School of Biological and Medical Physics, Moscow Institute of Physics and Technology, 141700 Dolgoprudny, Russia.
World-Class Research Center "Digital Biodesign and Personalized Healthcare", Sechenov First Moscow State Medical University, 119435 Moscow, Russia.
Int J Mol Sci. 2023 Feb 3;24(3):3042. doi: 10.3390/ijms24033042.
Radioresistance is a major obstacle for the successful therapy of many cancers, including non-small cell lung cancer (NSCLC). To elucidate the mechanism of radioresistance of NSCLC cells and to identify key molecules conferring radioresistance, the radioresistant subclones of p53 wild-type A549 and p53-deficient H1299 cell cultures were established. The transcriptional changes between parental and radioresistant NSCLC cells were investigated by RNA-seq. In total, expression levels of 36,596 genes were measured. Changes in the activation of intracellular molecular pathways of cells surviving irradiation relative to parental cells were quantified using the Oncobox bioinformatics platform. Following 30 rounds of 2 Gy irradiation, a total of 322 genes were differentially expressed between p53 wild-type radioresistant A549IR and parental A549 cells. For the p53-deficient (H1299) NSCLC cells, the parental and irradiated populations differed in the expression of 1628 genes and 1616 pathways. The expression of genes associated with radioresistance reflects the complex biological processes involved in clinical cancer cell eradication and might serve as a potential biomarker and therapeutic target for NSCLC treatment.

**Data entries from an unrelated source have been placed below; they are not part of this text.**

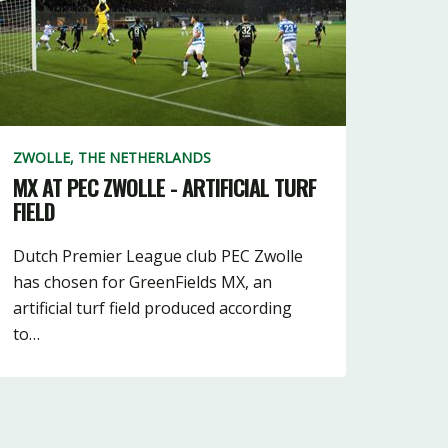
48
2
13
ZWOLLE, THE NETHERLANDS
MX AT PEC ZWOLLE - ARTIFICIAL TURF
FIELD
Dutch Premier League club PEC Zwolle
has chosen for GreenFields MX, an
artificial turf field produced according
to…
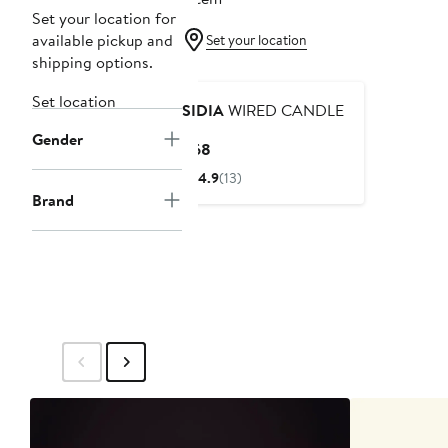
Set your location for
available pickup and
Set your location
shipping options.
Set location
SIDIA
WIRED CANDLE
Gender
Current
$68
Price
4.9
(13)
$68
Brand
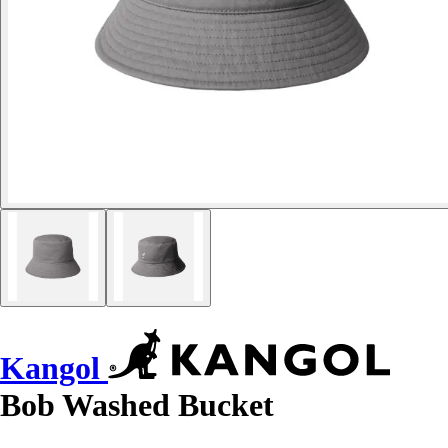
Kangol
Bob Washed Bucket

放射抵抗是许多癌症(包括非小细胞肺癌)成功治疗的主要障碍。为了阐明非小细胞肺癌细胞放射抵抗的机制并确定赋予放射抵抗的关键分子,建立了 p53 野生型 A549 和 p53 缺陷型 H1299 细胞培养物的放射抵抗亚克隆。通过 RNA-seq 研究了亲本和放射抵抗性 NSCLC 细胞之间的转录变化。总共测量了 36,596 个基因的表达水平。使用 Oncobox 生物信息学平台定量分析了细胞在照射后存活的细胞内分子途径的激活变化。经过 30 轮 2 Gy 照射后,p53 野生型放射抵抗 A549IR 与亲本 A549 细胞之间共有 322 个基因表达差异。对于 p53 缺陷型(H1299)非小细胞肺癌细胞,亲本和照射群体在 1628 个基因和 1616 个途径的表达上存在差异。与放射抵抗相关的基因表达反映了临床癌症细胞清除所涉及的复杂生物学过程,可能成为非小细胞肺癌治疗的潜在生物标志物和治疗靶标。